In times when his competitors were in the hands of a certain brewery that imposed exclusivity and rates on them, Martin opted to acquire shops, theaters and even car dealerships and then fight in the courts for a license that would allow him to transform them into pubs. Thus, it got rid of the ties that came with already licensed stores, being able to offer a wide variety of brands and push prices down.

Licensing

Born in England, but raised between New Zealand and Northern Ireland, he says so many license applications to judges helped him overcome his phobia of public speaking. Just in time to become an arduous Brexit advocate on television and even tour a hundred Wetherspoons to discuss leaving the EU with his clients. “I think that the primary law of humanity should be one vote per person and no one has voted for EU presidents,” he explains. “If you look at the rest of the world, you will see that democratic countries have better economic performance than those that are not. And the EU has been in difficulties for 20 years, especially since the creation of the euro ”, he insists.

His campaigns to promote the no-deal Brexit have made him famous and have included pro-Brexit coasters in his pubs and the replacement of various European products by British ones or from non-EU countries like Australia. “I wanted to show that everything you buy in the EU can be purchased in other parts of the world,” he recalls. Far from driving away the clientele, people like Peter, 77, took it sportily. “Personally, I don’t agree,” he says with a pint in his hand and another warming himself on a table at the JD Wetherspoon in Surrey Quays, southeast London. “But that’s not going to stop me from having a beer,” he says after two years resigned to the English Abbot Ale instead of the German brands he liked so much.
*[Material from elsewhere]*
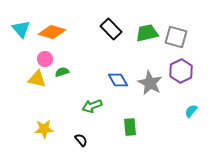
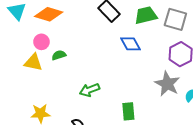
blue diamond: (118, 80) -> (130, 44), moved
gray star: (150, 83) -> (167, 84), moved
On the terrace, Steve, a 63-year-old retired truck driver, claims to be a faithful reader of the editorials Martin writes for the magazine that accompanies each table. “I think some of his opinions are very correct about what is happening today,” he says while downing a beer from San Miguel, which will be followed by two glasses of Canadian whiskey without ice. “He’s doing a good job and keeping everyone employed.”

Criticisms of Johnson

Actually, JD Wetherspoon has announced 450 layoffs due to the economic impact of covid-19. The firm had a turnover of 1,818 million pounds (about 2,005 million euros) in the fiscal year that ended in July 2019, with profits of 72.78 million (about 80.27 million euros). 7.4% and 9.1% more than the previous year, respectively. But the lockdown and the restrictions that followed have turned the tide, posting losses of 50 million pounds (55 million euros) in the year that ended last July, according to Martin. “I am concerned about regulations such as having to close at ten at night or limiting groups to six people. But, above all, I am concerned about the level of fear of the virus, “he said before the confinement announced for the entire month of November was known.

While supporting Boris Johnson in his Brexit steps, he disapproves of his handling of the pandemic: “I think what the government has done in the UK has greatly increased the level of anxiety about health, and recovering from that can take a long time”. In his latest editorial, entitled The Ice Swedes are right, he praises the measures taken by Sweden, which he defines as not closing deals, washing hands and keeping a safe distance.

Martin also has his own detractors. At the beginning of the confinement he was criticized for suggesting to his staff that they accept positions in supermarkets because the state aid would take time to arrive and JD Wetherspoon was not going to advance them out of his pocket. But the most common accusations he receives are that of paying low wages and not thinking about how his European employees might feel about the chain’s pro-Brexit stance. He insists that leaving the EU is a question of democracy and not xenophobia. “I think we should have a liberal immigration policy. I want all unemployed Spaniards to move to the UK to work in Wetherspoon when the pandemic ends, ”he says. Although, after a brief silence, he chooses to keep his back: “I’m joking, of course.”